Can you rewrite the stretch from the line containing "Reading left to" through the line containing "Group 3: median" as a numbered list, leaving out blank lines?
DATA: Begin
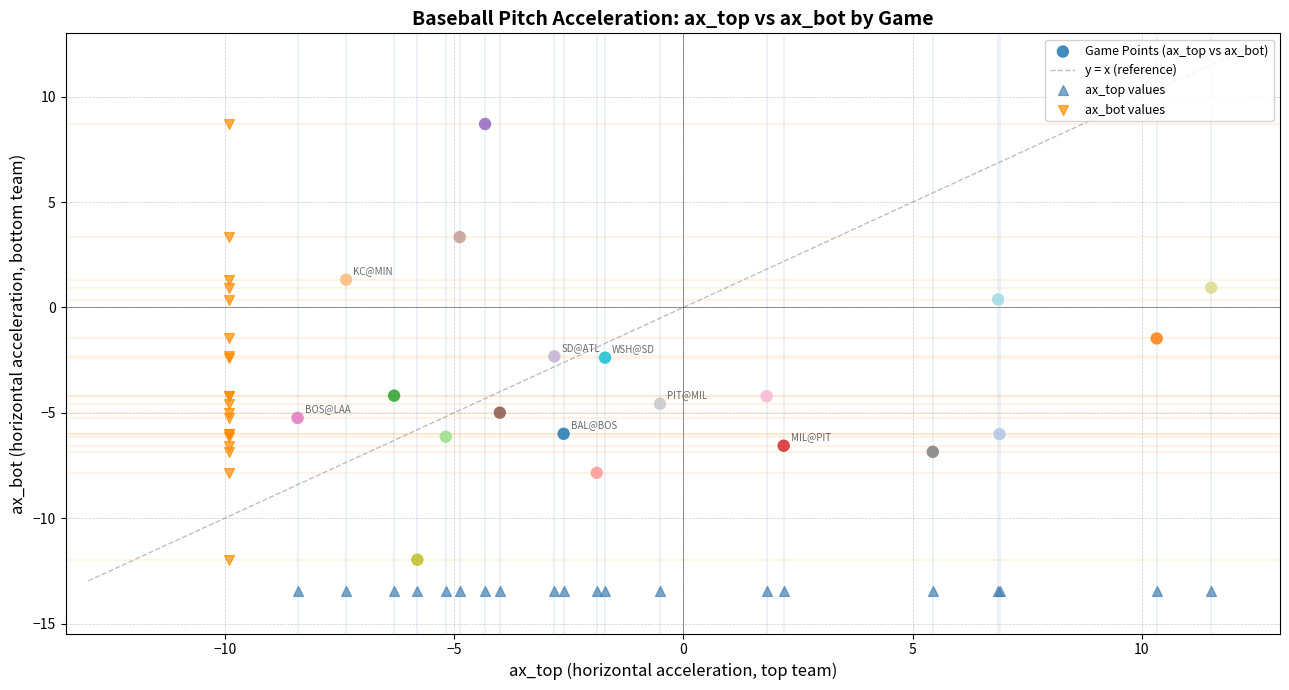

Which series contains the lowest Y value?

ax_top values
DATA: End
DATA: Begin
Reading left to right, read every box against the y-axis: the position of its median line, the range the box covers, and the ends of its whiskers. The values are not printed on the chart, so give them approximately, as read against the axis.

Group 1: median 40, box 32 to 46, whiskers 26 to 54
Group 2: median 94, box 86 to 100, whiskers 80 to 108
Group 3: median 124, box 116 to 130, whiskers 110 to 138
DATA: End
* _TASK RESULT_
1. Reading left to right, read every box against the y-axis: the position of its median line, the range the box covers, and the ends of its whiskers. The values are not printed on the chart, so give them approximately, as read against the axis.
2. Group 1: median 40, box 32 to 46, whiskers 26 to 54
3. Group 2: median 94, box 86 to 100, whiskers 80 to 108
4. Group 3: median 124, box 116 to 130, whiskers 110 to 138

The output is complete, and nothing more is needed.